How to initialize the value from trait in subtype?

Question

If I write :

trait T {
  val t = 3
  val u = 1::t::Nil
}

class U extends T {
  override val t = 2
}

(new U).u

it shows this.

List(1, 0)

How should I change the above code to make it display the following:

List(1, 2)

i.e. override val t sets the value of t for u in the trait T?

Answer 1

One way to do this is to delay evaluation of u by using def or lazy val as follows:

trait T {
  def t = 3
  def u = 1::t::Nil
}

class U extends T {
  override def t = 2
}

(new U).u

or

trait T {
  val t = 3
  lazy val u = 1::t::Nil
}

class U extends T {
  override val t = 2
}

(new U).u 

The differences are as follows:

• val makes an expression evaluate during initialization
• def makes an expression evaluate each time u is used
• lazy val makes it evaluated on first u usage and caches the result

Answer 2

Try using an early initializer:

scala> trait T {
     |   val t = 3
     |   val u = 1::t::Nil
     | }
defined trait T

scala> class U extends {
     | override val t = 2;
     | } with T
defined class U

scala> (new U).u
res1: List[Int] = List(1, 2)

See e.g. here for more information about early initialization.

Answer 3

All scala declarative style is just an illusion. Scala is build upon a jvm and works like java.
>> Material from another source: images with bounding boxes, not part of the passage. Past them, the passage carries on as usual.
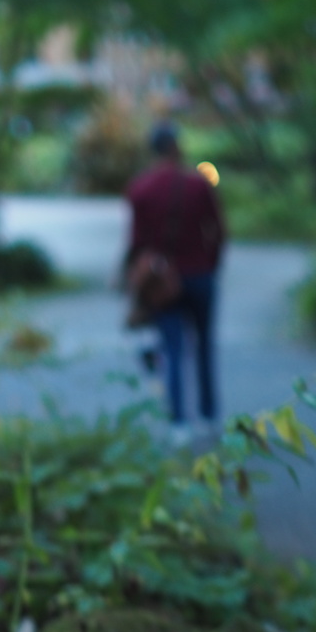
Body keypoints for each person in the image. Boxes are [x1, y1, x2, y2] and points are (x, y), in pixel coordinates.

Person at [125, 124, 226, 446]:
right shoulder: (199, 186)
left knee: (171, 349)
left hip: (162, 281)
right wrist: (209, 265)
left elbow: (136, 242)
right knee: (204, 346)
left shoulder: (140, 189)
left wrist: (135, 278)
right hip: (200, 276)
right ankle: (209, 417)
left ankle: (179, 423)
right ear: (176, 147)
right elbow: (220, 231)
Evetything is a class and should be independent on its usage (java is not c++ and supports incremental build with its pros and cons). Every trait has its own initialization code and multi-trait class runs respective initialization code one by one. If you use some AnyRef that is declared only in a subclass than that its value will be set for null during initialization.

I guard myself with specifing convention rule: every val should be either final or lazy (why using plain val in non-final classes) . So I don't care about initialization order and may pretend further that I'm using declarative language.

Also I'm using option -Xcheckinit: Add runtime check to field accessors.